Repsol, Toyota, BMW et Bosch viennent de lancer un projet pilote commun pour faire rouler des véhicules thermiques avec un carburant 100 % renouvelable. Quatre acteurs de premier plan, deux constructeurs automobiles majeurs, un équipementier mondial et un pétrolier en transition — c’est une coalition industrielle sérieuse, et ce qu’elle teste mérite d’être regardé attentivement.

Le principe : produire un e-fuel (carburant de synthèse) à partir de sources renouvelables, utilisable dans des moteurs à combustion interne existants sans modification. Si ça fonctionne à l’échelle industrielle, ça change radicalement le calcul de la transition énergétique automobile.

Pourquoi ce pilote est stratégiquement important

L’électrification totale du parc automobile est le scénario dominant dans les discussions politiques et réglementaires. Mais il repose sur une hypothèse implicite : que tous les véhicules thermiques en circulation seront remplacés. Ce n’est pas ce qui va se passer dans les 20 prochaines années.

Il y a aujourd’hui plus d’un milliard de véhicules à moteur thermique en service dans le monde. Les infrastructures de recharge restent inégalement déployées. Et dans les marchés émergents, le coût d’accès à l’électrique reste prohibitif pour la majorité des acheteurs.

Un carburant 100 % renouvelable compatible avec le parc existant n’est pas une alternative à l’électrique — c’est une voie complémentaire qui décarbonerait une flotte qui de toute façon ne deviendra pas électrique rapidement.

Ce que chaque acteur apporte à la table

Ce pilote n’est pas une coïncidence. Repsol est l’énergéticien en reconversion qui a besoin de prouver la viabilité de ses investissements dans les carburants verts. Toyota est le constructeur qui a toujours parié sur la diversification technologique — hybride, hydrogène — plutôt que sur l’électrique pur. BMW a des engagements de neutralité carbone qui incluent des solutions pour la flotte thermique en service. Bosch fournit les systèmes d’injection et de motorisation — son avenir passe par une motorisation thermique qui reste pertinente.

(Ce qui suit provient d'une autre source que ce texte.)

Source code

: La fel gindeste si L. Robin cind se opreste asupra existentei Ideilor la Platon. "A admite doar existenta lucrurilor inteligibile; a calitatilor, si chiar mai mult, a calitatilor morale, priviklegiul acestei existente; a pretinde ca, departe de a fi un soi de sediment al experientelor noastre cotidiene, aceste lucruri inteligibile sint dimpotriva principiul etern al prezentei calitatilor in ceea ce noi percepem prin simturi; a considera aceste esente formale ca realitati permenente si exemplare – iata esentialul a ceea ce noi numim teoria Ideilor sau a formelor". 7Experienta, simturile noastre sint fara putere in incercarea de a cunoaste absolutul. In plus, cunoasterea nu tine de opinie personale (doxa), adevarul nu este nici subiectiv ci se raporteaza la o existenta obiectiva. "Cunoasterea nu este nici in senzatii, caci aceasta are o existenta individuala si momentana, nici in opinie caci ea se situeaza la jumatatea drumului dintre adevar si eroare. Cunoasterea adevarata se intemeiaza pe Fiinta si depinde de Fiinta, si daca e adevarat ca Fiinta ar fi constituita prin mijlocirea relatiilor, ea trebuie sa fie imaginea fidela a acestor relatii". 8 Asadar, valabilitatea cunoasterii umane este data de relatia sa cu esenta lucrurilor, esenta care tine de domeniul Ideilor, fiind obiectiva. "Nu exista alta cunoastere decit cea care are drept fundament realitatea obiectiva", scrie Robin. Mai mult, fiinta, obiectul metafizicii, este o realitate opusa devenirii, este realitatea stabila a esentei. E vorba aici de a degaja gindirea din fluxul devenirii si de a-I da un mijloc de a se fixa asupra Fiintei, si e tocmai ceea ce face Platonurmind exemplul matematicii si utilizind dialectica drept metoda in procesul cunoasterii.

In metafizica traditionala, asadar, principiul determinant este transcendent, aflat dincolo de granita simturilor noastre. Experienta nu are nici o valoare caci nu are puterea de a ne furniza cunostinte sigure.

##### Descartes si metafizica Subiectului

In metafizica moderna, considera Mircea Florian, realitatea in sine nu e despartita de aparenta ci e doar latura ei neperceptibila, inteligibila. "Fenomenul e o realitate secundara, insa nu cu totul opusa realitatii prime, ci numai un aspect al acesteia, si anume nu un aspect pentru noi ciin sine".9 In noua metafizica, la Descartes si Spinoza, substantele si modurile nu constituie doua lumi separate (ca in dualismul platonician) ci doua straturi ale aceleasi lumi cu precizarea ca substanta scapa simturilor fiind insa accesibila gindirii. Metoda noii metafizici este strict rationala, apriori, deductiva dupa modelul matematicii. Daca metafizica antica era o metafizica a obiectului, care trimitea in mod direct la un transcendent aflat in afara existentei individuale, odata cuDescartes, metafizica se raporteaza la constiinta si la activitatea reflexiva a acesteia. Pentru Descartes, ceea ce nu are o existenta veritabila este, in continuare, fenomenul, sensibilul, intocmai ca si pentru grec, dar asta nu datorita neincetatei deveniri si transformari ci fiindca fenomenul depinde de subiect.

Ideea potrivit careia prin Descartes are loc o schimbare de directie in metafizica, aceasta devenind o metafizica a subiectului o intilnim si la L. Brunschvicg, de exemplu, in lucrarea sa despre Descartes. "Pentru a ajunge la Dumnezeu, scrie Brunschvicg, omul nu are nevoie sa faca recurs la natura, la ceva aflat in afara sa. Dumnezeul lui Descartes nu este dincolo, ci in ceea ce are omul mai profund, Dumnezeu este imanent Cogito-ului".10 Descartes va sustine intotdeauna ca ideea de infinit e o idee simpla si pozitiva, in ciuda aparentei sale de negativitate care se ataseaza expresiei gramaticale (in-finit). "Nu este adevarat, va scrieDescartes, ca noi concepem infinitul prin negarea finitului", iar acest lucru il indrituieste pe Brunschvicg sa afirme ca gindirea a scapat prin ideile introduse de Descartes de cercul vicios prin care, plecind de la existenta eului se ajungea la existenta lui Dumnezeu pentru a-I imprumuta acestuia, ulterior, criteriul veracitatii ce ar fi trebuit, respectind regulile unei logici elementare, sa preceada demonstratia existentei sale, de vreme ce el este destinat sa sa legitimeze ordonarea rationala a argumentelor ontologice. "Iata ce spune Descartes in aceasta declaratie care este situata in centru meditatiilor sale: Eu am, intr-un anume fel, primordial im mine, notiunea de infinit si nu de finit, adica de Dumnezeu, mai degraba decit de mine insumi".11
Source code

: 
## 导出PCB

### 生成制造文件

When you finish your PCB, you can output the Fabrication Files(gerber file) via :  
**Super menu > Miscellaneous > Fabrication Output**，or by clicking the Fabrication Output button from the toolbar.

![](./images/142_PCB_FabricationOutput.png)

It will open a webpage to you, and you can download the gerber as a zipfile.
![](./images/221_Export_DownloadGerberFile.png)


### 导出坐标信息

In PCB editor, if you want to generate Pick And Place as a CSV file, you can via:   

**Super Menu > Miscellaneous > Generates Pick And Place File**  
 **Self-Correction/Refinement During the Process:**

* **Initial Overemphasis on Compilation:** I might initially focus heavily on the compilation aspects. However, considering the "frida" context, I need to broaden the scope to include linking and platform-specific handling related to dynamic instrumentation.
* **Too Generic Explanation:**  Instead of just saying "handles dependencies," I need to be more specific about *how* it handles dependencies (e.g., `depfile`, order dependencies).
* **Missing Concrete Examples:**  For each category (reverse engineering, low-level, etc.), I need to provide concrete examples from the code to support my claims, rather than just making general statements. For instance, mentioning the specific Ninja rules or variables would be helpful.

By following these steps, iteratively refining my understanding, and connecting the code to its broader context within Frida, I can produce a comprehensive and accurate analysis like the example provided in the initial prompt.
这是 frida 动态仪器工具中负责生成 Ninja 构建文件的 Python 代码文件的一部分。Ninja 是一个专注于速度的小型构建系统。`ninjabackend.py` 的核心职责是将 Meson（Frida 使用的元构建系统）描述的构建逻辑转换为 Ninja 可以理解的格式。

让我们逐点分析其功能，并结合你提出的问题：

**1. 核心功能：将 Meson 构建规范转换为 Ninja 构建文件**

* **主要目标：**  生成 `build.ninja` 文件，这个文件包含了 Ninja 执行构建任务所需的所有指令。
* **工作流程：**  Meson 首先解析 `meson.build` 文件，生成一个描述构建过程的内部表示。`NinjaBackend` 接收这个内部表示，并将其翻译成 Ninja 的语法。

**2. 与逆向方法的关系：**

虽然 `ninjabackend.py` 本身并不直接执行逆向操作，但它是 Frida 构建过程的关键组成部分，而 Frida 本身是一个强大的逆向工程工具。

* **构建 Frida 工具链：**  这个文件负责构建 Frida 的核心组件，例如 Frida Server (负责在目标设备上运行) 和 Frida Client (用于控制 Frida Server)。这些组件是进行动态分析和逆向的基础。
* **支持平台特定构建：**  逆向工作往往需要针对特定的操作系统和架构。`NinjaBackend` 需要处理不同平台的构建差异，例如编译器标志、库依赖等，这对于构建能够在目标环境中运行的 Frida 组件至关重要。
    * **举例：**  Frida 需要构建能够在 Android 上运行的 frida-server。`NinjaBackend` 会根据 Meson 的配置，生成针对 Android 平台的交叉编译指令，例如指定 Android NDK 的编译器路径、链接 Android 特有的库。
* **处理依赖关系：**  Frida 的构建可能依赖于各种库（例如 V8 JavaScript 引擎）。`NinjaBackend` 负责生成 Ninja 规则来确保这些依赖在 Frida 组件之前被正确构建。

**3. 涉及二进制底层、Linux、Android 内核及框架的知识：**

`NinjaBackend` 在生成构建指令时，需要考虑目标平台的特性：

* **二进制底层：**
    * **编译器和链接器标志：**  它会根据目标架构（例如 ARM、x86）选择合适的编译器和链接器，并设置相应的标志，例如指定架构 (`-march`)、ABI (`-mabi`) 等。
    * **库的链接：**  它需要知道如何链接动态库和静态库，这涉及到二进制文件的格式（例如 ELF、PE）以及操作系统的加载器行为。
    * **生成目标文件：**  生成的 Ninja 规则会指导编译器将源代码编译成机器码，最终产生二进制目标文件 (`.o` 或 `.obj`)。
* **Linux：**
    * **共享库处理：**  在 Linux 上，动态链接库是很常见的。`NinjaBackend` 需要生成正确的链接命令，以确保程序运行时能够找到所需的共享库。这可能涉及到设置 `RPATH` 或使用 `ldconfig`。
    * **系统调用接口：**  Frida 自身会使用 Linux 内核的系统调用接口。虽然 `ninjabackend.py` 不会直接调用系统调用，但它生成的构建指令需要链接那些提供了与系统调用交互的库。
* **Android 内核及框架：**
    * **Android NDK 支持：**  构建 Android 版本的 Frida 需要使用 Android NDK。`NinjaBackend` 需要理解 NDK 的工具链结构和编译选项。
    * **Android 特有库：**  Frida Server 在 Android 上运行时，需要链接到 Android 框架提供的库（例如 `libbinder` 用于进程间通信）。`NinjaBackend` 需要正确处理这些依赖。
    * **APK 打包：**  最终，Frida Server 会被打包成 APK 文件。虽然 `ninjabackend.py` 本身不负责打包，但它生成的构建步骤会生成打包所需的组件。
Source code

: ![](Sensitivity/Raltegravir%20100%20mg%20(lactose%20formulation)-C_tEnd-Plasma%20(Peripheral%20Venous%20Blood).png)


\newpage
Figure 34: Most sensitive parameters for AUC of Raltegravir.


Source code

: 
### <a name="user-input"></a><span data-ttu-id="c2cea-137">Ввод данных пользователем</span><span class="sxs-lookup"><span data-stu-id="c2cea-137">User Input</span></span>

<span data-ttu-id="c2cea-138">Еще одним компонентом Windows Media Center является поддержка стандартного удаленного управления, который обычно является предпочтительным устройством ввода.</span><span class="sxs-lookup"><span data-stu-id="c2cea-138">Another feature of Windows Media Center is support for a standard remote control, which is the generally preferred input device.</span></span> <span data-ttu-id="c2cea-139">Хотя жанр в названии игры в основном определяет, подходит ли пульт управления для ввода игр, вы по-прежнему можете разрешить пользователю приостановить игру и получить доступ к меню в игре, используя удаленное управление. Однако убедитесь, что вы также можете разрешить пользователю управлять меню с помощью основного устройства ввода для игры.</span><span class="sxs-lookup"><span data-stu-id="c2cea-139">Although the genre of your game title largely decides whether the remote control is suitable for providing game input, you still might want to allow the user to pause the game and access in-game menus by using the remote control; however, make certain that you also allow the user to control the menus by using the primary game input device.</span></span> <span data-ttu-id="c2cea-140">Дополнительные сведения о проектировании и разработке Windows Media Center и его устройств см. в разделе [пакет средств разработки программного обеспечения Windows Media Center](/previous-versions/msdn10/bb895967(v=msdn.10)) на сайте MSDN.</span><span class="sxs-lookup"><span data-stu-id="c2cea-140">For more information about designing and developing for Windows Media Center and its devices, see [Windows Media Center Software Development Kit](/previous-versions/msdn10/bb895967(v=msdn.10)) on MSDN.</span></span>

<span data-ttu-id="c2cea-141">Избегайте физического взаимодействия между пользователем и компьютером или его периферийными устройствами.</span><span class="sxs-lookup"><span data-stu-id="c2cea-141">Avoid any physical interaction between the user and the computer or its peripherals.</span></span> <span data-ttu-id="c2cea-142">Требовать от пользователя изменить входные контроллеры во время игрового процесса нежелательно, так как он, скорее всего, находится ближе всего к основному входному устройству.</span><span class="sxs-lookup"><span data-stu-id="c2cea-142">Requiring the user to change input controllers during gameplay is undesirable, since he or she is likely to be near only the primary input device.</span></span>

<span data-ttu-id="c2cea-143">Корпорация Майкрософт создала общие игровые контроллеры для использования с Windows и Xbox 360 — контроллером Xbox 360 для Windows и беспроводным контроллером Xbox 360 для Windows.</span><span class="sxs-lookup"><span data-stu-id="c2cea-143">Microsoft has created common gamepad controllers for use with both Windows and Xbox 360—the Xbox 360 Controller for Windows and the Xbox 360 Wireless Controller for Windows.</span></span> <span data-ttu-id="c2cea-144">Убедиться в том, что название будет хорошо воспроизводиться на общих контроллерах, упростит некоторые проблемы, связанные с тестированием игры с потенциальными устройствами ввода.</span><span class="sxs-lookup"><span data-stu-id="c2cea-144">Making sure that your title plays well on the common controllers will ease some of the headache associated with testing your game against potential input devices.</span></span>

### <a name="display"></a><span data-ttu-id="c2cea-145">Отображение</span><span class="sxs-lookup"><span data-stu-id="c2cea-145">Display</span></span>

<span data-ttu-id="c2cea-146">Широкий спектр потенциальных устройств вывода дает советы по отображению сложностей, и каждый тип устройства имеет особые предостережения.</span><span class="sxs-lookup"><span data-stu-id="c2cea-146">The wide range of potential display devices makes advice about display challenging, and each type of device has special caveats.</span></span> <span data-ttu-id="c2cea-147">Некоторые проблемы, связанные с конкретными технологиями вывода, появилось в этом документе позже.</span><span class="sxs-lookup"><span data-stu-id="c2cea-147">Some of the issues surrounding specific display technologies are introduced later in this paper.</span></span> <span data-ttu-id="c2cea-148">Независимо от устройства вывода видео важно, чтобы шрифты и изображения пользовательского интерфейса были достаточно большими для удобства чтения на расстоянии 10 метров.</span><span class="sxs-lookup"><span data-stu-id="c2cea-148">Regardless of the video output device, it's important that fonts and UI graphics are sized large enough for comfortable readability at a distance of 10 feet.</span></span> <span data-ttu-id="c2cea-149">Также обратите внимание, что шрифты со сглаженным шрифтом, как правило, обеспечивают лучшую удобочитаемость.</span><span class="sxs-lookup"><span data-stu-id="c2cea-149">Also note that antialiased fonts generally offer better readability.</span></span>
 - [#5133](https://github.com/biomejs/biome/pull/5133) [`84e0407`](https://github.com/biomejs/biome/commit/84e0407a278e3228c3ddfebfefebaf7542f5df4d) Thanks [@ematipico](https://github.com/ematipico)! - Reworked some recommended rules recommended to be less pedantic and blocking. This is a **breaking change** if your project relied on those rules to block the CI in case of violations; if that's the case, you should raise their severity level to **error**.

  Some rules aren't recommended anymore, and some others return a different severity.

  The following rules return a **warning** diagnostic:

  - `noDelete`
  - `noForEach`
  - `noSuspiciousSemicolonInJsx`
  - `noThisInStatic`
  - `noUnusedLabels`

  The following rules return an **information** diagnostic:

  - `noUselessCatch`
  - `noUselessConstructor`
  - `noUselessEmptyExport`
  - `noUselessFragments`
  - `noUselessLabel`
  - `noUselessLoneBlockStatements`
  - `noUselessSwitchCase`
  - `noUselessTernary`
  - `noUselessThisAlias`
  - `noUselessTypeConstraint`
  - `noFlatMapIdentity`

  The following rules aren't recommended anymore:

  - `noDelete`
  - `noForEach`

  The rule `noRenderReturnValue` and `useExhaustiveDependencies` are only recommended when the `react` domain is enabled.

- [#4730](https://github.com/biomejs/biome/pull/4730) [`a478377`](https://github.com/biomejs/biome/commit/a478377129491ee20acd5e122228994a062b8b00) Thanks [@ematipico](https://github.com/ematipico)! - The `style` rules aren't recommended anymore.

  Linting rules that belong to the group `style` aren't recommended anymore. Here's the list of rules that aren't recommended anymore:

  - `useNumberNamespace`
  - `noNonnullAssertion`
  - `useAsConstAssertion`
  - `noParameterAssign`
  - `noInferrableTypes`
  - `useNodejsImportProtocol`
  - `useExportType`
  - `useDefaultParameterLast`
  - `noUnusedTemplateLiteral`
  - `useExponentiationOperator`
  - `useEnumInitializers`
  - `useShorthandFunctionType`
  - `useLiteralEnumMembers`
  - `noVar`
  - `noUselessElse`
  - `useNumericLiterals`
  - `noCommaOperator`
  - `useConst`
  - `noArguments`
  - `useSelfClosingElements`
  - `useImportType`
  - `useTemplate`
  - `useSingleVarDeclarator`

Chacun a des raisons industrielles et financières de vouloir que les e-fuels fonctionnent. Ce n’est pas de la philanthropie verte, c’est de la stratégie.

Ce qu’on ne sait pas encore

Le pilote est lancé, les détails techniques et commerciaux restent à préciser. Les questions ouvertes : coût de production au litre, empreinte carbone réelle sur cycle complet, capacité à monter en volume. Les e-fuels ont jusqu’ici un problème structurel de coût — la production d’hydrogène vert nécessaire à leur fabrication reste chère. Si Repsol et ses partenaires ont une réponse industrielle à ce problème, ça mérite un suivi.

La prochaine étape pour ce pilote sera de publier des données sur les résultats. C’est là que l’intérêt commercial de l’annonce se confirmera ou non.